> [Your objective]: Rewrite the text on flaxseed oil and DHA between "Preformed DHA may" and "preformed long-chain metabolite.", inclusive, changing every "DHA" to "docosahexaenoic acid".

> [Extracted text]:
§

The weight of the studies above suggest that flaxseed oil does not provide efficient support for DHA synthesis.
Preformed DHA may be necessary for optimum levels. Gerster also makes the point that fish oils are superior sources for EPA and DHA, and concludes [1998, pp. 159-160]:
These findings indicate that future attention will have to focus on the adequate provison of DHA which can reliably be achieved only with the supply of the preformed long-chain metabolite.
For another perspective, Nettleton reports [1995, pp. 33-34]:
The fact that LNA is less effective than EPA and DHA in enriching tissues with n-3 FA [fatty acids] means that foods rich in LNA, vegetables and seed oils will be less satisfactory sources of n-3 FA for human health than seafoods or other animal foods enriched with EPA and DHA. That is not to say, though, that oils such as canola and soy are not useful sources of n-3 FA...
Finally, consuming oils with LNA helps reduce the amount of linoleic acid we consume. In rats, the ratio of n-3 to n-6 fatty acids consumed is more effective than the absolute amount of n-3 FA in inhibiting eicosanoid synthesis from arachidonic acid (Boudreau et al. 1991). It may be the same for people also...
Tissues that possess the enzymes needed to convert one form of n-3 FA to another will get by with available precursors, but others may require particular n-3 FA preformed. Dietary sources providing both EPA and DHA would appear to have advantages over those supplying only LNA.
Effects of balance of fatty acids. Langley [1995] reports that typical vegan diets have a high intake of linoleic acid, which can suppress the production of DHA, i.e., the typical vegan diet has a poor balance of the EFAs. The effect of the balance of fatty acids is also discussed in a number of the studies cited above.

§

> [Provided data]:
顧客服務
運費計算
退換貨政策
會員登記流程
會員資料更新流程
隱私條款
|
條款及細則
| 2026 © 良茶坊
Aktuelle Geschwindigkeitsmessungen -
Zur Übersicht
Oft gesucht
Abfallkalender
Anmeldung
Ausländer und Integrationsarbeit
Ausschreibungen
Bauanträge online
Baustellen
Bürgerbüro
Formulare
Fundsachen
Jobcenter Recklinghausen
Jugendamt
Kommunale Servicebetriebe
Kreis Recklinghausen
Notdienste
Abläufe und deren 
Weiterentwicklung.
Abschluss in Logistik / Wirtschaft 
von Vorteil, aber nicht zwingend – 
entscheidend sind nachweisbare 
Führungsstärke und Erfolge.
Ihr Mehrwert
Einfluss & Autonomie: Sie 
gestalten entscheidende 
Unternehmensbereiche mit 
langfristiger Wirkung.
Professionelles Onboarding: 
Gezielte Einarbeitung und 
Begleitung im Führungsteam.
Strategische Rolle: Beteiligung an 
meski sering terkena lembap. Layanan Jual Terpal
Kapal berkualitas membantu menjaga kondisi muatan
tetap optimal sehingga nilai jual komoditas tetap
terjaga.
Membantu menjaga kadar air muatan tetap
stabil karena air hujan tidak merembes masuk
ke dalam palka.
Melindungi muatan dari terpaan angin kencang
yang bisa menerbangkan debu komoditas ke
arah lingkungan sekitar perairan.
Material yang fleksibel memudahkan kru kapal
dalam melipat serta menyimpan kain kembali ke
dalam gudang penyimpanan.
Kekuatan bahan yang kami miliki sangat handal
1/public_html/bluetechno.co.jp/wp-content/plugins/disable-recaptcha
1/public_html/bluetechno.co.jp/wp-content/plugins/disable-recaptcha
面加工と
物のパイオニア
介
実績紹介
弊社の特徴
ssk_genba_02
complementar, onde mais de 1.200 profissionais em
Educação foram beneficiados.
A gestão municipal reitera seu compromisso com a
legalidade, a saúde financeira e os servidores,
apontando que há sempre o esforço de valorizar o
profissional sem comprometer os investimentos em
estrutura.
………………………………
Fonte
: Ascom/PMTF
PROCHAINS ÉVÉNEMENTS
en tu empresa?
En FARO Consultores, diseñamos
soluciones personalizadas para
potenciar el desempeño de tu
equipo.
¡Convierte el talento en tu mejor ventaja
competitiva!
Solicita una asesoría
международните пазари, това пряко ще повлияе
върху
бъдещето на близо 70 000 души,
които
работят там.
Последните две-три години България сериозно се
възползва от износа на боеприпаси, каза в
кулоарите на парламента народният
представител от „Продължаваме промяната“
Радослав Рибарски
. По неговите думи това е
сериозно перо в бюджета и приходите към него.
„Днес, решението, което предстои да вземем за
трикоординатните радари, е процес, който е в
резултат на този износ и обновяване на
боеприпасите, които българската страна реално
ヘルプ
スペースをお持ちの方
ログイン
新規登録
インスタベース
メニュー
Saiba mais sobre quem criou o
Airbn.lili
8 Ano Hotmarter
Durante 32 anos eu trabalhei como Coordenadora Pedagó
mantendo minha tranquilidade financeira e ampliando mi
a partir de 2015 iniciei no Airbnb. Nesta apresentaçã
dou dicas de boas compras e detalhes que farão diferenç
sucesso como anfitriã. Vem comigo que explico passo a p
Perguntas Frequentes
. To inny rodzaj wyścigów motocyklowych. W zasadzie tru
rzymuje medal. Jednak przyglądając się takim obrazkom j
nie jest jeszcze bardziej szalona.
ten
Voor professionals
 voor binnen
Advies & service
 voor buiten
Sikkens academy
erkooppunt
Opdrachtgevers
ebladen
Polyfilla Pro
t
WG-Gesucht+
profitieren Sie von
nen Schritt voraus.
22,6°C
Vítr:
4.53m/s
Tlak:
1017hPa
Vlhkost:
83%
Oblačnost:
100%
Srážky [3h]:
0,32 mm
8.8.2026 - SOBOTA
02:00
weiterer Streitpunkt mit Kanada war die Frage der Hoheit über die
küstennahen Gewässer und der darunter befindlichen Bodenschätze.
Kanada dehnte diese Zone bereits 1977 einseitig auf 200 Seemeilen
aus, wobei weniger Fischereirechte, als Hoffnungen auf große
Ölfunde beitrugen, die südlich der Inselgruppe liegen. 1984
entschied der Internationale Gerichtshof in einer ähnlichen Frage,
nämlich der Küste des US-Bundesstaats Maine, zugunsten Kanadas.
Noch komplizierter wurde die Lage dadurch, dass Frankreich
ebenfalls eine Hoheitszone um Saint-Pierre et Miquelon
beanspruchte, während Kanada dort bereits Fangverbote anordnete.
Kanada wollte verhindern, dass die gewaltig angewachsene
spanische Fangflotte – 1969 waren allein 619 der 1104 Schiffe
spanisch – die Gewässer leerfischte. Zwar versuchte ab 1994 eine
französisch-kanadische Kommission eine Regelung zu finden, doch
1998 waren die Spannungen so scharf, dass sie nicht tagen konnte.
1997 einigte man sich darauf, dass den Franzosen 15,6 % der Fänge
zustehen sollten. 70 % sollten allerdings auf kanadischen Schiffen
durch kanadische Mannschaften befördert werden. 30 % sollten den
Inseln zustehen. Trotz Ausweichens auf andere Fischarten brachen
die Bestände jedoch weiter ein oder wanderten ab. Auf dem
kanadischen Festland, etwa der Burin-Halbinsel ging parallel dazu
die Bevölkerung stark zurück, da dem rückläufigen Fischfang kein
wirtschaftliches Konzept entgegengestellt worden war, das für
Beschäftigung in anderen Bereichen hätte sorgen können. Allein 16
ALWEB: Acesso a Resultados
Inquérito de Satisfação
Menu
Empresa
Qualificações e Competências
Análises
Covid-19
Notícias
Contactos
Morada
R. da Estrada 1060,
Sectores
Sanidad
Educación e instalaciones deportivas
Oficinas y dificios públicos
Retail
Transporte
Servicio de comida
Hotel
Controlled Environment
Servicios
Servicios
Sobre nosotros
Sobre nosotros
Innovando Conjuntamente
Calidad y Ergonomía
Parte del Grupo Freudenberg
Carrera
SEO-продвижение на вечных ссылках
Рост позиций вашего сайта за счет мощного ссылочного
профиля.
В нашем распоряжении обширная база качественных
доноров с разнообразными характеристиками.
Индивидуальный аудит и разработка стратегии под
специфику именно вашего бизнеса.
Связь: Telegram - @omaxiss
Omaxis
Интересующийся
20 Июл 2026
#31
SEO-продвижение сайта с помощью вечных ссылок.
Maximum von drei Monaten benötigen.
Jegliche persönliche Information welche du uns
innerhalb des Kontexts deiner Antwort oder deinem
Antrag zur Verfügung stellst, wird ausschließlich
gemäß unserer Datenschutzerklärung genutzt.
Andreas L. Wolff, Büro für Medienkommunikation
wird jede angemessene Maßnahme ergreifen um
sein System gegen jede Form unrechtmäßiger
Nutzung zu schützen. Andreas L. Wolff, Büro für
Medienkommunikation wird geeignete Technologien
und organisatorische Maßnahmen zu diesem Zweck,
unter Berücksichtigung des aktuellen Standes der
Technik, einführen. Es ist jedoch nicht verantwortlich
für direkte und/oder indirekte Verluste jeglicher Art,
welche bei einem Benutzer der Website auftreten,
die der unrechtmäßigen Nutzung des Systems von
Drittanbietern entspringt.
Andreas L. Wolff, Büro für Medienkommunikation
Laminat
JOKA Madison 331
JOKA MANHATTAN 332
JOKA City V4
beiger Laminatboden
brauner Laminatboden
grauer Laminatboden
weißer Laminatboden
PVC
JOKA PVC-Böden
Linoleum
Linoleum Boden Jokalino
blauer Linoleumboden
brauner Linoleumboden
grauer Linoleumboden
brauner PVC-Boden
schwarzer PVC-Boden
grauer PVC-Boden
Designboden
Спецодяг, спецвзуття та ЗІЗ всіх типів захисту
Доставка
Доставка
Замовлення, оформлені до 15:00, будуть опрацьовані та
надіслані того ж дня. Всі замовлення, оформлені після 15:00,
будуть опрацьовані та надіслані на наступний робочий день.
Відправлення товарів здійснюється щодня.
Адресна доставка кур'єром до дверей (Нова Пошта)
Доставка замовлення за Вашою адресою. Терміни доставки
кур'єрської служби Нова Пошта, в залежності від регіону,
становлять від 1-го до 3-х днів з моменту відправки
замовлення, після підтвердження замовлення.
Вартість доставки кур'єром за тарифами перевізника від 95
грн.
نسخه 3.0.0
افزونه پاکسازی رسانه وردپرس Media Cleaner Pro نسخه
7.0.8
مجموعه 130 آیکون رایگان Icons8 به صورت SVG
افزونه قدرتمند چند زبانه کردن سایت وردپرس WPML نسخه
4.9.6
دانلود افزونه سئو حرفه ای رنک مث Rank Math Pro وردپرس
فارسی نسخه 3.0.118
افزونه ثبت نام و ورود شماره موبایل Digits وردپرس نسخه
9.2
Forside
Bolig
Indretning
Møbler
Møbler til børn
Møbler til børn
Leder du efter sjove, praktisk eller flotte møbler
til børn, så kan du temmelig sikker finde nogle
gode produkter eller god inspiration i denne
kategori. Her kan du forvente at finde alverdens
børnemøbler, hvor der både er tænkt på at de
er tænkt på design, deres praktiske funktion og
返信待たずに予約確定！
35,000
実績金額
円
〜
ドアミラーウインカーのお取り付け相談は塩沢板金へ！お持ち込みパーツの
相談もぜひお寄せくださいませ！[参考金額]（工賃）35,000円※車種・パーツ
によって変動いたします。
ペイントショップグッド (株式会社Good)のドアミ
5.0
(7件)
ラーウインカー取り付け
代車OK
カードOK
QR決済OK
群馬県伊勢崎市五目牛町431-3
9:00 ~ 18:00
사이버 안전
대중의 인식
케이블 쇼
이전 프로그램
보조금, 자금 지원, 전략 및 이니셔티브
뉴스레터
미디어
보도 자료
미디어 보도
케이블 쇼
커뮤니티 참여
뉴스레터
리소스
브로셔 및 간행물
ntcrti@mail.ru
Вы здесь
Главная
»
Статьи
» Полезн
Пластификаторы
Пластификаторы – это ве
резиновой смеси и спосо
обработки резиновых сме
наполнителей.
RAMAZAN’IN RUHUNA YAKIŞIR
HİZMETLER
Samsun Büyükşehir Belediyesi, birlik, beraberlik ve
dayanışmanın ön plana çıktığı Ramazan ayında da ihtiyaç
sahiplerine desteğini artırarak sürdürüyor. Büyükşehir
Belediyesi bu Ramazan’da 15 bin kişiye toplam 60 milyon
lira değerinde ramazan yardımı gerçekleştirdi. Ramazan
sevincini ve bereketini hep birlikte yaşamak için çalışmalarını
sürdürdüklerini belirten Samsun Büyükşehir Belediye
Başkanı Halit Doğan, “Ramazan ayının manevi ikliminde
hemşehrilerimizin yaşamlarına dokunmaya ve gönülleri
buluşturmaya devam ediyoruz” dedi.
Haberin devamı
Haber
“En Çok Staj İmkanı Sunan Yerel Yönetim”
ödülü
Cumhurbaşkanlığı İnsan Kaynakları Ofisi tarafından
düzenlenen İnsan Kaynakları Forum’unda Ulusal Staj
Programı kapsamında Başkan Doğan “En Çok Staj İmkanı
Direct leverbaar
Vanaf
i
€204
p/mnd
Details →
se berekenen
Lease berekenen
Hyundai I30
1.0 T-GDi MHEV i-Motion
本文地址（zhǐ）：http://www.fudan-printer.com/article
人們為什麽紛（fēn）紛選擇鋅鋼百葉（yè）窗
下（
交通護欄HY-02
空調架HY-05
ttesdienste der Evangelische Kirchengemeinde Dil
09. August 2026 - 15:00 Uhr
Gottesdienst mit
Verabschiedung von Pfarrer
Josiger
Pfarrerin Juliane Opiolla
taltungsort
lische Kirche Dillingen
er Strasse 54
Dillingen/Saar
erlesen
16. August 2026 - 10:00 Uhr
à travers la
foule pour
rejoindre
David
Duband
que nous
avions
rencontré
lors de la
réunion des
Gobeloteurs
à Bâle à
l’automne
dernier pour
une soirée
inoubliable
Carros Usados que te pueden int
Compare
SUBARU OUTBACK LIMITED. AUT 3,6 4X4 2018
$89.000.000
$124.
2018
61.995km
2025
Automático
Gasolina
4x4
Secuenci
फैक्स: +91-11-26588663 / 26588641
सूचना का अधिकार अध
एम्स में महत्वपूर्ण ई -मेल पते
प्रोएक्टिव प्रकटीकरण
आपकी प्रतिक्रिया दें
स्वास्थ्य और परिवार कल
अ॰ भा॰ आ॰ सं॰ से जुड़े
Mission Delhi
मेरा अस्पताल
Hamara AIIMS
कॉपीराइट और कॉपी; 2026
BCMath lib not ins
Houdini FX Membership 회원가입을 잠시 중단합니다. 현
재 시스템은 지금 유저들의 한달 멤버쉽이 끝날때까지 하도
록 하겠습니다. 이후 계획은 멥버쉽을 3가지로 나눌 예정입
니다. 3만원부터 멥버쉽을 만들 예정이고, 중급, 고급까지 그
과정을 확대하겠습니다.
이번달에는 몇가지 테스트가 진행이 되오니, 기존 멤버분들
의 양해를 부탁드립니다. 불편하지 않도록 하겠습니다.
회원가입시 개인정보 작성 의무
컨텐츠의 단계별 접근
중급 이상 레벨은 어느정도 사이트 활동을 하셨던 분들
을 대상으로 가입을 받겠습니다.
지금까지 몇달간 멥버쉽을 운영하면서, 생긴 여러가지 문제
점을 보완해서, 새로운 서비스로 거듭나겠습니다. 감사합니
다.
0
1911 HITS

§

> [Result of the task]:
Preformed docosahexaenoic acid may be necessary for optimum levels. Gerster also makes the point that fish oils are superior sources for EPA and docosahexaenoic acid, and concludes [1998, pp. 159-160]:
These findings indicate that future attention will have to focus on the adequate provison of docosahexaenoic acid which can reliably be achieved only with the supply of the preformed long-chain metabolite.